De plus, le renminbi numérique chinois occupe une place négligeable et n’est pas prêt pour une utilisation internationale à grande échelle ; (iii) la monnaie de compte du FMI (droits de tirage spéciaux : DTS) est stable mais ne fonctionne pas comme une monnaie réelle, n’est pas acceptée dans les transactions privées et il n’existe pas un marché de la dette libellée en DTS ; et (iv) les monnaies numériques banques centrales ou cryptomonnaies publiques ne sont pas encore opérationnelles vu un certain nombre de défis contraignant leur matérialisation (traçabilité des transactions, sécurité, limites de transaction, intérêts gagnés, rôle des dépôts en espèces et des dépôts bancaires commerciaux dans les paiements matière, etc.).

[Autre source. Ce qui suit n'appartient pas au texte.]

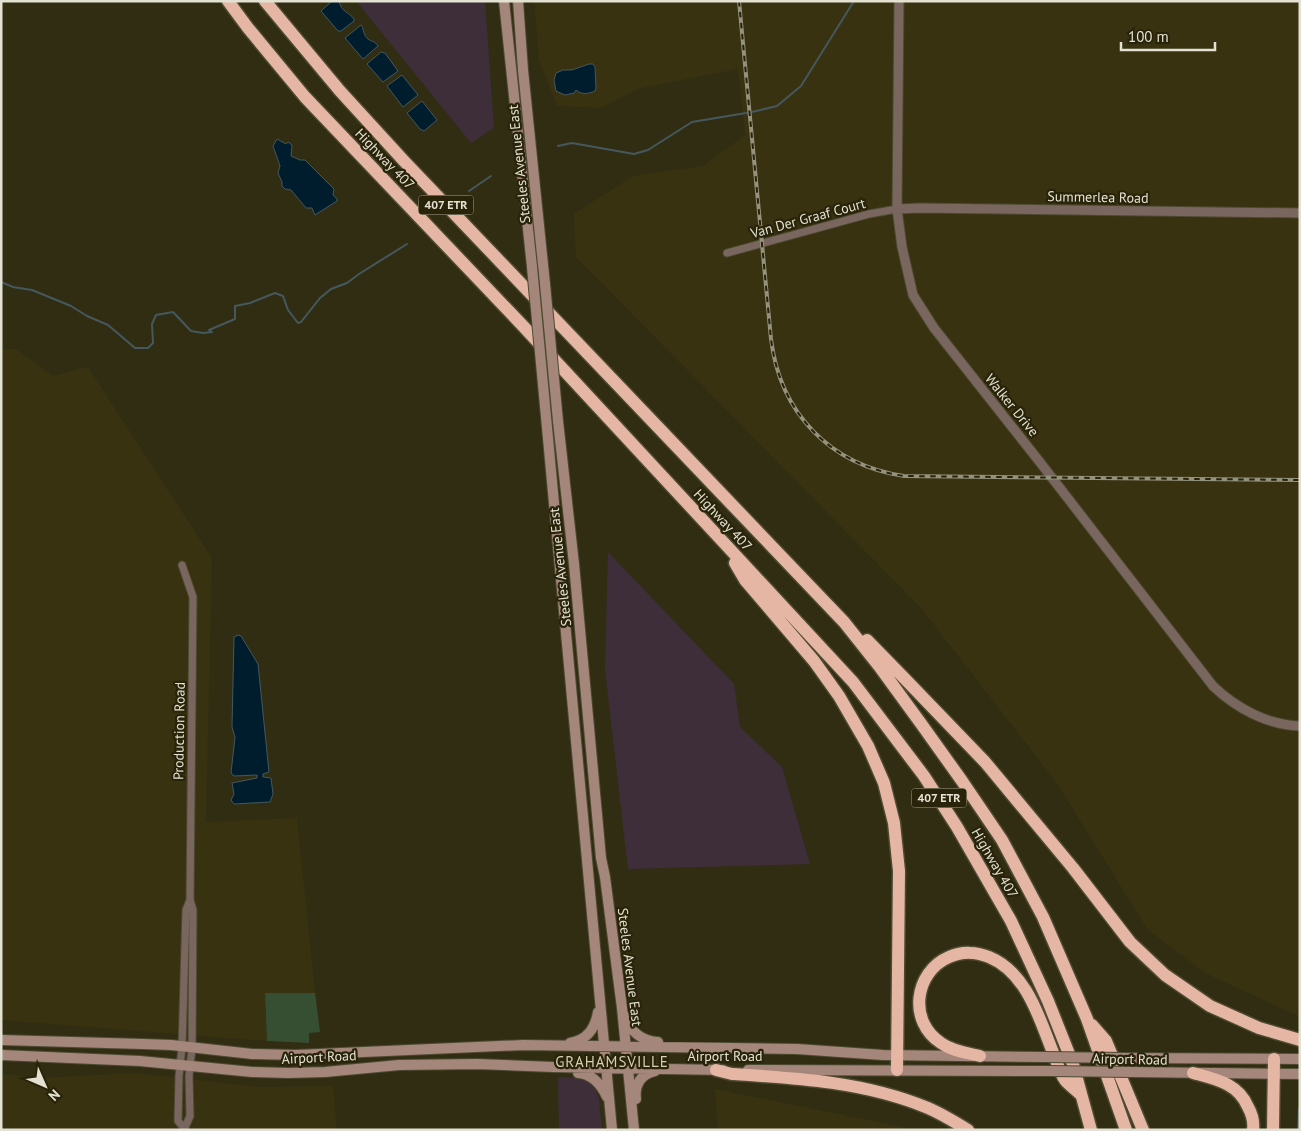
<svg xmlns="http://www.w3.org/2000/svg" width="1301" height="1131" font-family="'PT Sans',sans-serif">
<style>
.commercial{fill:#3e2e3a}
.built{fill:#383210}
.green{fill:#364f33}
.water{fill:#001d2d;stroke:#44585e}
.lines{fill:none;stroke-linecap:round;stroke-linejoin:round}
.stream{stroke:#44585e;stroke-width:2}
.minor-casing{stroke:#4d4a31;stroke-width:9}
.tertiary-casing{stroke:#4d4a31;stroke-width:11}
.secondary-casing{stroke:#4d4a31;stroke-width:12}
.motorway-casing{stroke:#4d4a31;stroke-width:15}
.minor{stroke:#79665f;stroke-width:7}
.tertiary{stroke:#79665f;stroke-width:9}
.secondary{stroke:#a4867a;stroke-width:10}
.motorway{stroke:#e4b6a3;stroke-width:12}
.rail-casing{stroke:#94917c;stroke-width:4}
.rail{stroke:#282309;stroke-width:2;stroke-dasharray:5.5;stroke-linecap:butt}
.secondary-bridge-casing{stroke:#4d4a31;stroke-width:12;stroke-linecap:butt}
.secondary-bridge{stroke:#a4867a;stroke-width:10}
.labels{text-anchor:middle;stroke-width:4.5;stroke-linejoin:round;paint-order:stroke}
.shield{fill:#282309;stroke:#aba895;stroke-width:1}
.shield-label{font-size:12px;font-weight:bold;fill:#e3e1d1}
.street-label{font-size:14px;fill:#e3e1d1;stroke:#282309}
.neighbourhood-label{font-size:15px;letter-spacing:1px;fill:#d5d0b1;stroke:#282309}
</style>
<rect width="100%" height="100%" fill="#312d13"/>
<path class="commercial" d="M356 1H485L494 128 471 143Z
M608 552 734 684 740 727 782 767 810 864 628 869 605 670Z
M558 1077 577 1078 589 1082 594 1086 599 1099 602 1130H559Z"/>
<path class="built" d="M534 1H1300V1018L1296 1015 1207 974 1148 930 1056 782 921 608 576 257 574 214 633 176 703 166 745 135 738 69 637 89 601 108 557 106 539 60Z
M1 349H16L53 376 88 367 212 558 206 822 297 818 315 993H265L267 1041 1 1020Z
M135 1073 258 1087 333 1086 337 1130H1V1075H13L37 1078Z
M715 1089 908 1128 910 1130H718Z"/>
<path class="green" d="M265 993H315L320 1032 309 1033V1043L267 1041Z"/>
<path class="water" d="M332 1H339C341 12 349 12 354 19V21L341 31H338L321 11Z
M361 25C364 29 363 35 368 39 372 42 375 41 378 46L363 59 345 38Z
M381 52 385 53 398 71 383 82 367 64Z
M589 64H593L595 67 596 88 595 91C588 94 582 95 576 90L574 93 565 95 556 91 554 80 556 73 563 70H572Z
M402 75 418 95 403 107 387 86Z
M422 101 437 120 424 131 420 129 407 113Z
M277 139 286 144 288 142 292 145 291 156 300 160H305L334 189 333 195 337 199V201L315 215 312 208H306L291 190 285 189 282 186V182L278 173 280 166 273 146Z
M238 635 241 636 258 664 269 772 263 774V777L271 778 273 794 270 802 234 804 231 800 234 794 232 783 257 778V775L234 776 231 773 235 737 232 727 234 637Z"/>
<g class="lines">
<path class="stream" d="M558 146 572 143 634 154 648 150 692 122 752 112 777 106 801 86 854 1
M469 191 491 176
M1 282 13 287 32 290 71 306 87 316 108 325 135 348H148L153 343 152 324 156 315 173 312 191 331 203 333 212 332 209 330 235 319V306L250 303 275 293 283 296 288 310 298 323 301 322 320 298 331 289 347 283 359 274 407 244
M1298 1130 1299 1108"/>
<defs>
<path id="minor" d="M727 253 869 214 897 209
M182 565 193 597 190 900 193 910 192 1048 189 1076 190 1116 184 1130
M184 1128 178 1121 179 1076 182 1047 186 910 190 900"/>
<path id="tertiary" d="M899 1 897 209 902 247 913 295 934 328 1039 461 1213 686C1236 708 1267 725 1300 726
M897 209 919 208 1300 213"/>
<path id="secondary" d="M504 1 532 267
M518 1 523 70 545 284
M545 406C567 647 589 888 612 1130
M558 421 574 564 601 858 605 877 622 1008 634 1130
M625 1016C630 1031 641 1041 658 1042
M1 1040 143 1044 171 1045 252 1054 296 1055 523 1045 797 1049 883 1055 1044 1057
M570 1043C587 1040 595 1029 598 1012
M1 1055 140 1061 252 1072 288 1073 325 1072 399 1065 477 1064 553 1067 723 1070
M1127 1058 1300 1059
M748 1070 1049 1071
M1132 1072 1300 1074
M578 1073C592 1074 601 1084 607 1097
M636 1099C634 1085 641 1074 655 1071"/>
<path id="motorway" d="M228 1 248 28 305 97 523 326 853 682 924 776 957 827 1011 921 1048 1001 1073 1064 1091 1130
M265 1 340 91 404 161 844 622 879 666 922 725 962 781 1002 840 1043 917 1087 1019 1126 1130
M735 563 745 580 814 661 839 696 868 746 884 783 894 823 899 871 897 1070
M867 640 907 681 985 762 1073 868 1130 942 1165 975 1210 1006 1259 1028 1300 1040
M1092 1025 1106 1041 1143 1130
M980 1056C967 1053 952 1051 941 1043 908 1022 914 972 949 957 962 951 977 952 989 957 1028 973 1040 1021 1054 1055 1057 1063 1060 1073 1065 1080 1069 1085 1076 1090 1081 1095
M716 1070 732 1074C798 1078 866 1082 928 1108 942 1114 955 1122 968 1130
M1193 1073C1215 1079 1238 1083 1248 1107 1252 1114 1254 1122 1253 1130
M1273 1130 1274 1059"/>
</defs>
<use href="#minor" class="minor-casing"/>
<use href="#tertiary" class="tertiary-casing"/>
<use href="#secondary" class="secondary-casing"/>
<use href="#motorway" class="motorway-casing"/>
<use href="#minor" class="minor"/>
<use href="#tertiary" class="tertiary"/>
<use href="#secondary" class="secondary"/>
<use href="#motorway" class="motorway"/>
<defs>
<path id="rail" d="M739 1 771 339C780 413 830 465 904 476L1300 480"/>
</defs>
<use href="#rail" class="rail-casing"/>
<use href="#rail" class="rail"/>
<defs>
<path id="secondary-bridge" d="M532 267 545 406
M545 284 558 421
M1044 1057 1127 1058
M1049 1071 1132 1072"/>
</defs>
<use href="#secondary-bridge" class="secondary-bridge-casing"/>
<use href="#secondary-bridge" class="secondary-bridge"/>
</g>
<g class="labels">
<g class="shield">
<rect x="418.5" y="195.5" width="55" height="19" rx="4"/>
<rect x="911.5" y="788.5" width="55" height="19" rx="4"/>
</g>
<g class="shield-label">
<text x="446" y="209">407 ETR</text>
<text x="939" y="802">407 ETR</text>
</g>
<g class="street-label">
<text transform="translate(385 159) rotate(46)" y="5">Highway 407</text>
<text transform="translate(519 164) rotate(-96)" y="5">Steeles Avenue East</text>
<text transform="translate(1098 197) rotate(1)" y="5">Summerlea Road</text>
<text transform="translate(808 218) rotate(-15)" y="5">Van Der Graaf Court</text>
<text transform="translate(1012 405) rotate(51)" y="5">Walker Drive</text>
<text transform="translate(723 520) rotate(47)" y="5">Highway 407</text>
<text transform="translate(560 567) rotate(-96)" y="5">Steeles Avenue East</text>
<text transform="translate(179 731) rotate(-89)" y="5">Production Road</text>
<text transform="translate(995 863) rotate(60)" y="5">Highway 407</text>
<text transform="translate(630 967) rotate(83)" y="5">Steeles Avenue East</text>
<text x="725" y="1061">Airport Road</text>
<text transform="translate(319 1057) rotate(-3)" y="5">Airport Road</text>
<text transform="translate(1130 1059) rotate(1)" y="5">Airport Road</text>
</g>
<g class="neighbourhood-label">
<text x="612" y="1067">GRAHAMSVILLE</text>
</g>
</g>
<rect width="1301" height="1131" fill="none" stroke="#e3e1d1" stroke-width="5"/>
<g transform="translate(45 1086) rotate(135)" stroke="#282309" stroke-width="4" paint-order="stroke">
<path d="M0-4L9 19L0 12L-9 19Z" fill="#e3e1d1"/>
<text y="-8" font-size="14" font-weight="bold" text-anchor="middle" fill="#e3e1d1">N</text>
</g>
<path d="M1121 42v8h94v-8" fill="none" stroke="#e3e1d1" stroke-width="2.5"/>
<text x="1128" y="42" font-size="15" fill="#e3e1d1" stroke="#282309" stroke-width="4" paint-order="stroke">100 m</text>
</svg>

Le cas de l’Algérie : Acquérir un poids international et politique en se donnant un poids économique et une aptitude à entretenir des relations avec plusieurs puissances mondiales pour optimiser l’influence diplomatique du pays. Au départ, une vision 2050 qui hisserait l’Algérie au rang de pays émergent et qui aurait pour base : (1) une économie de marché adéquatement régulée pour faciliter la compétitive extérieure et contrer les pratiques anti-concurrentielles internes; (2) l’esprit d’initiative et d’innovation d’un nouvel entrepreunariat privé qui devra compter sur son travail et sa créativité et assurer sa contribution à la société à travers une fiscalité équitable , ce qui permettrait éventuellement de limiter le secteur informel ; (3) un Etat jouant un double rôle de développeur dans certains secteurs clés en cohérence avec la politique industrielle du pays et de régulateur (par le biais de politiques macroéconomiques appropriées et accompagnement sectoriel) ; (4) un recours à l’épargne étrangère (investissements directs étrangers - IDE- et investissements en portefeuille) en tant que vecteur de modernisation, d’ajustement à la concurrence internationale et de financement de l’économie ; et (4) une répartition équitable du revenu national pour favoriser une forte classe moyenne à travers des leviers sociaux élargis (inclusion).

Conformément à cette dernière, il serait souhaitable que le pays se dote d’une stratégie à long terme à trois niveaux qui viserait consécutivement à mettre en place des réformes cohérentes et bien séquencées destinées à : (1) assainir les bases de l’économie nationale ; (2) créer une base productive multisectorielle, inclusive et compétitive ; et (3) mettre en œuvre des politiquess sectorielles favorisant le développement de nouvelles sources d’énergie non polluantes afin d’épouser le processus de décarbonisation mondial et des activités à haute valeur ajoutée.